Source document:
== Segment start ==
A Loose Tribute of Sorts

 


    The late John Gierach had often drove in the point more times that I'll nymph a run that there are three things in life that are unavoidable: death, taxes, and leaky waders. The first I've so far avoided due to nothing but God's Grace, but the others I've yet to find a solution for. I sprung a hole in mine today. It was a pair of brown rubber bootfoot Frogg Toggs I bought back in August. I didn't fish them for very many months, but I did for quite a number of days and nights. Nights through brambles of dark trout streams looking for rodent killers, days on the surf with a ripping North-West Atlantic wind in my face. I'm honestly surprised the inevitable was post-poned for this long. 

    I had just released a 27 inch rainbow from one of the most famous wild brown trout streams in the country, one that had almost certainly escaped from one of the many nearby Pennsylvania trout factories churning out dogfood fattened rainbows and browns state-wide. I've caught a decent amount of escaped hatchery or club trout that meandered their way into the unwashed masses of public water.
== Segment end ==
Assigned task: Carry on writing the essay above about leaky waders and the 27-inch rainbow, starting after its last sentence.

Data section:
== Segment start ==
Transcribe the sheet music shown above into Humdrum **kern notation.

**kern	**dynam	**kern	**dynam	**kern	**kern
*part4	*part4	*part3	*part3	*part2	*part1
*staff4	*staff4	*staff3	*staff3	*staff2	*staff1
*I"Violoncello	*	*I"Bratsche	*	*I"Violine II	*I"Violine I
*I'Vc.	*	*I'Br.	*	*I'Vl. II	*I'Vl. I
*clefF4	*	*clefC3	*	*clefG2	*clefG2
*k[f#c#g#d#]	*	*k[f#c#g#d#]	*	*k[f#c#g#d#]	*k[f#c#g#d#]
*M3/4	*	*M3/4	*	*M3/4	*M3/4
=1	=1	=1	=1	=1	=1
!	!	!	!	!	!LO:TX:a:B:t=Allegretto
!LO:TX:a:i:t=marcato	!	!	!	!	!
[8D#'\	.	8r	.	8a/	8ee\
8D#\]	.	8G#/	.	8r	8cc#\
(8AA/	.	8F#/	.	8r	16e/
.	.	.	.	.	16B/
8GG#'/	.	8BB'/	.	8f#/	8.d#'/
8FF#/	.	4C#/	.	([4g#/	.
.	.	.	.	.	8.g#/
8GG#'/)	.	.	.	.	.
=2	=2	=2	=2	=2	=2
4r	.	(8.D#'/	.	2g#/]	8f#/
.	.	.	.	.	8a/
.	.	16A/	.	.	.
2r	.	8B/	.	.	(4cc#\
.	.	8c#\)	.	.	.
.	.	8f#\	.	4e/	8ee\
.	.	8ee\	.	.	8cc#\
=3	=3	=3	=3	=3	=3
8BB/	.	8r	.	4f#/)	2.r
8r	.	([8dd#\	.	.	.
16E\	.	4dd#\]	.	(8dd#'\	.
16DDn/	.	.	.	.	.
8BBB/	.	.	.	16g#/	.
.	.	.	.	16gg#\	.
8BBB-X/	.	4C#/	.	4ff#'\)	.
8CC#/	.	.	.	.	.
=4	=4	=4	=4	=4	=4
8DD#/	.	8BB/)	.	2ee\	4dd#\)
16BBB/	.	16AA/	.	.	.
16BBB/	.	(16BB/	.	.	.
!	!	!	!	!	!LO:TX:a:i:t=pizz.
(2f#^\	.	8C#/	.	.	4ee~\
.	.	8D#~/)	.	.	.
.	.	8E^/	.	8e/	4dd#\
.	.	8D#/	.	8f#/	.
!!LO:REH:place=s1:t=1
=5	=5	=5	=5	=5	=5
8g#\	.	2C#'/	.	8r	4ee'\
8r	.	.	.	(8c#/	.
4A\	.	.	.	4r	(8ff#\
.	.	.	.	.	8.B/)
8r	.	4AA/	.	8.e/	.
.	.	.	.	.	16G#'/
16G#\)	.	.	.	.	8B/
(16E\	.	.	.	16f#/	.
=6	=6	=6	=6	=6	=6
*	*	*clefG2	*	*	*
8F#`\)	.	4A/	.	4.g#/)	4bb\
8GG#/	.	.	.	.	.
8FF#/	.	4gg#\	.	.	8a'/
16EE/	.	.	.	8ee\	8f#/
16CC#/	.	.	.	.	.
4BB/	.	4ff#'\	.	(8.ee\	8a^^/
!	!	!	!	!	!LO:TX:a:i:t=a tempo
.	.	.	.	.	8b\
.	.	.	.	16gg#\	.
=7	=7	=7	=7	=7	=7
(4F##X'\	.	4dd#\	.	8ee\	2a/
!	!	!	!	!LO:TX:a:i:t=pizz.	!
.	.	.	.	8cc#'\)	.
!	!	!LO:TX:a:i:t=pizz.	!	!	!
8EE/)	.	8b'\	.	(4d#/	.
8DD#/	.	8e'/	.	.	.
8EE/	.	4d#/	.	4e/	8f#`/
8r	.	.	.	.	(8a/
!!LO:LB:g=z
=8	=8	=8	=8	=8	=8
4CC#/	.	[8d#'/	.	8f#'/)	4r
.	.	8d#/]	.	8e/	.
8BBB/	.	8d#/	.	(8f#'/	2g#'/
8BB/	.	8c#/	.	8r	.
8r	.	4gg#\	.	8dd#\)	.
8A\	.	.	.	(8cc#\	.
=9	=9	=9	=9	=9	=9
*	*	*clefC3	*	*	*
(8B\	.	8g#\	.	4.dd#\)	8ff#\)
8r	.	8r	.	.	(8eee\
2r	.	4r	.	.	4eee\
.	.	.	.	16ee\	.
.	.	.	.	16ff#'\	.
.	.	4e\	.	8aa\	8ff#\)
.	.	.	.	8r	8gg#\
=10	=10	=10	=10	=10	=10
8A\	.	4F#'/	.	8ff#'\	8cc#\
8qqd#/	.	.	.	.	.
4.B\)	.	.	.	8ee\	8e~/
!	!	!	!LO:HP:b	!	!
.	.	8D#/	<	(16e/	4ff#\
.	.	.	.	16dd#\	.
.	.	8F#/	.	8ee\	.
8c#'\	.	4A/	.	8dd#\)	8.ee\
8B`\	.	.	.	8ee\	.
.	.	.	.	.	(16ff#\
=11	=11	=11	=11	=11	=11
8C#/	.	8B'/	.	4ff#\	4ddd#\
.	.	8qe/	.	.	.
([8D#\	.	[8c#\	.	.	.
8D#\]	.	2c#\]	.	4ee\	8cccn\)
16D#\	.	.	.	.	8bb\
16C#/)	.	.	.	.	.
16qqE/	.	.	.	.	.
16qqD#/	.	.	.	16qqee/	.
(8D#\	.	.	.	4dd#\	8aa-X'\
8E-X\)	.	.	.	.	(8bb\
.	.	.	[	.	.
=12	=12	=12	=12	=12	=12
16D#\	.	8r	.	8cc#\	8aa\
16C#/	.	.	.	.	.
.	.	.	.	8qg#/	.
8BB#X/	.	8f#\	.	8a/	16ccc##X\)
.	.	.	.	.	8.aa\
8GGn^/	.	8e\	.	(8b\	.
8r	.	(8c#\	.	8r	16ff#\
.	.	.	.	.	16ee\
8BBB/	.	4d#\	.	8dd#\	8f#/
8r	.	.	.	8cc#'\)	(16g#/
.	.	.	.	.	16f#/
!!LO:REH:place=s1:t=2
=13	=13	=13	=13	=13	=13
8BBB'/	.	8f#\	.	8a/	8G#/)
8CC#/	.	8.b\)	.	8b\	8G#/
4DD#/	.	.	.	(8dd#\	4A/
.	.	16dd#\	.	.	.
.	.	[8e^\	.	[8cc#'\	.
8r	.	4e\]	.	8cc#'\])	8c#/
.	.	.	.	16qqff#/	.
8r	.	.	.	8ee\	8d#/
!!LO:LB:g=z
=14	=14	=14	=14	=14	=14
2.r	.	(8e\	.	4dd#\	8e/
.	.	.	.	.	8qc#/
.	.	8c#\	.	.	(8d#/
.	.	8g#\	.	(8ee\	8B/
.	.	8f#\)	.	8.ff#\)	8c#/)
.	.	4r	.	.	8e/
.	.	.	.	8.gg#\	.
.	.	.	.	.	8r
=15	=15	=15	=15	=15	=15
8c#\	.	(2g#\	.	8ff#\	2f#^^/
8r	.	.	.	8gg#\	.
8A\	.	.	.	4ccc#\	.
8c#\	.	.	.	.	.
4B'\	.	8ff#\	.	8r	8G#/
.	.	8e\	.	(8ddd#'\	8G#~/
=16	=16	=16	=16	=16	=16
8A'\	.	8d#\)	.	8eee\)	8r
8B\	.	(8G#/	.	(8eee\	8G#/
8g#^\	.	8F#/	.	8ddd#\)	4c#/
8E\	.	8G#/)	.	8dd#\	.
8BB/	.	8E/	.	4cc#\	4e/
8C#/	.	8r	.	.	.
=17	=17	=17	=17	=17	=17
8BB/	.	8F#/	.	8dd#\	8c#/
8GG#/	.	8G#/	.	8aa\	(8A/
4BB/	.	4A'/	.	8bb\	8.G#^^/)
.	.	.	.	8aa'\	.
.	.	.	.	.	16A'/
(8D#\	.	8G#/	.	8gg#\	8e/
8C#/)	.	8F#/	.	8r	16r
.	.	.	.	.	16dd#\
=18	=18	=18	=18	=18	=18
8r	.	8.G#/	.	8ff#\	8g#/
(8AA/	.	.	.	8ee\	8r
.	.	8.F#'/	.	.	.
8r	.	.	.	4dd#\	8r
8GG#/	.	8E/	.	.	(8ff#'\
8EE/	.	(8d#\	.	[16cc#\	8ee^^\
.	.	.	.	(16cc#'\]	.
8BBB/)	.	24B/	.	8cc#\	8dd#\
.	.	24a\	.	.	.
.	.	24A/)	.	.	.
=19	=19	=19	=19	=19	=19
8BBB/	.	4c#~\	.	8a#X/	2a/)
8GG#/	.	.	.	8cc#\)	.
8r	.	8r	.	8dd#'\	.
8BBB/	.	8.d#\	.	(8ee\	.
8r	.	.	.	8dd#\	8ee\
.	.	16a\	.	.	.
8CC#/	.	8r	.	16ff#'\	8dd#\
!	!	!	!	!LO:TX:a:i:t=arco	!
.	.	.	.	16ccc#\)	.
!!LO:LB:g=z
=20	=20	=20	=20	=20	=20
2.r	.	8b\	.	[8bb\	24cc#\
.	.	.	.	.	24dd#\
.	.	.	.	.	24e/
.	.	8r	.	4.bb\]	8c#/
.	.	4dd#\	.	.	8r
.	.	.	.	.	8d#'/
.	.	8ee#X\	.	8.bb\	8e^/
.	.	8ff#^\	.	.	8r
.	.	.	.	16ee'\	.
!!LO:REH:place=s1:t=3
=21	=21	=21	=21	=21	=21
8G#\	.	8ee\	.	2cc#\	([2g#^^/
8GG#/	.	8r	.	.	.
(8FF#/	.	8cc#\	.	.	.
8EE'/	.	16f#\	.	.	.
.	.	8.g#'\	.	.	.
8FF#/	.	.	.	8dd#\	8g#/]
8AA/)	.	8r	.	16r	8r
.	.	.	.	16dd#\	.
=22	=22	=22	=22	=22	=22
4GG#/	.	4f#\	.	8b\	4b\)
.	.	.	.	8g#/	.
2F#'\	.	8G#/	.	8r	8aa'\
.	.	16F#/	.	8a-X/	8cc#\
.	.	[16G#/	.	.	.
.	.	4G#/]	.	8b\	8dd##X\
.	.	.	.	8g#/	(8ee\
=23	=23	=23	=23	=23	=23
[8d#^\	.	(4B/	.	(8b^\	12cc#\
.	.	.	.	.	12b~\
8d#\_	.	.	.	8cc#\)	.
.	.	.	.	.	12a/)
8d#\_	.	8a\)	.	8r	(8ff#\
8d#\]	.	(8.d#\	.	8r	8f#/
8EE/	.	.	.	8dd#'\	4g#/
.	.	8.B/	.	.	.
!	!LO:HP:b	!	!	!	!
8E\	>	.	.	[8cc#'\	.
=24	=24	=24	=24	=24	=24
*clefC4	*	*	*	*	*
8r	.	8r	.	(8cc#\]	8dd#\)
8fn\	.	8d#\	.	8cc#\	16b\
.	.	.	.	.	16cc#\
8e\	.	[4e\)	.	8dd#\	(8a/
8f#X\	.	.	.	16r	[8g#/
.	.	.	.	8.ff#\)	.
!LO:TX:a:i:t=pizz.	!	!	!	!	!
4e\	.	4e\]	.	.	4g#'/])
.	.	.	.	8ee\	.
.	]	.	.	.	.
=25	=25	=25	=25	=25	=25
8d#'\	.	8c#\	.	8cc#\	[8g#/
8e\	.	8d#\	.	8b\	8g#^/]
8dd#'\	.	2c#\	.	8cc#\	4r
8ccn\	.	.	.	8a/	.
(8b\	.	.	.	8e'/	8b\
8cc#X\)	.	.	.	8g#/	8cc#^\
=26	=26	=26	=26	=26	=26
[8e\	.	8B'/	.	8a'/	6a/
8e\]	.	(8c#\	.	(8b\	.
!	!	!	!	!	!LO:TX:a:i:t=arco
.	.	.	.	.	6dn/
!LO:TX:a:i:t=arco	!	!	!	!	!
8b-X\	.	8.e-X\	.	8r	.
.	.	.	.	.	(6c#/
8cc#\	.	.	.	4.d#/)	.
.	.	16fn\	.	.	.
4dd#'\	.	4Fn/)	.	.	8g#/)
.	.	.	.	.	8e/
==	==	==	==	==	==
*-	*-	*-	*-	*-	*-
== Segment end ==
Answer section:
    My reaction is usually one of initial surprise and excitement, followed by disappointment, for they've committed the ultimate sin a trout can be guilty of in the eyes of a fly fisherman, the sin of not being wild, for being raised in concrete instead of being born amongst the rocks and caddisflies and natural running water to sing them to sleep each night. There are legitimate criticisms of stocked fish that I hold in high regards of truthfulness. They often have diseases and/or bad genetics that can dilute populations of wild fish. They're often less intelligent, have duller patterns, worn down fins, and don't fight quite as well as a trout that's struggled to survive against otter and osprey since it's conception. 


    However, if what we value from a wild fish is it's tenacity, it's will to live, it's durability, a stocker who defied odds that reared in the shape of a hot summer slips into these specifications like a trout slips behind a boulder. 

    Right after I released that fish, I stepped back into the stream just to feel the cold leakage of snowmelt began to trickle down my right ankle. I looked down to see a puncture wound in the brown rubber of my chest waders. I sighed. Still kept fishing though. I thought about whether I should patch it up or buy a new pair. To keep patching over holes or get a new pair to start anew, what a human dilemma! I've thought this through in so many aspects that extend far, far beyond where a fly-line can cast. 

    I tried night fishing too. I've picked up a few trout here and there swinging streamers at night on rare ones when the air temp manages to crawl above freezing. This night was 31 degrees Fahrenheit and I got narry a touch. I don't think a 34 to a 35 degree night would have made much of a difference, nor a 28 to a 29. Things watery and clear and beautiful just deal in tipping points.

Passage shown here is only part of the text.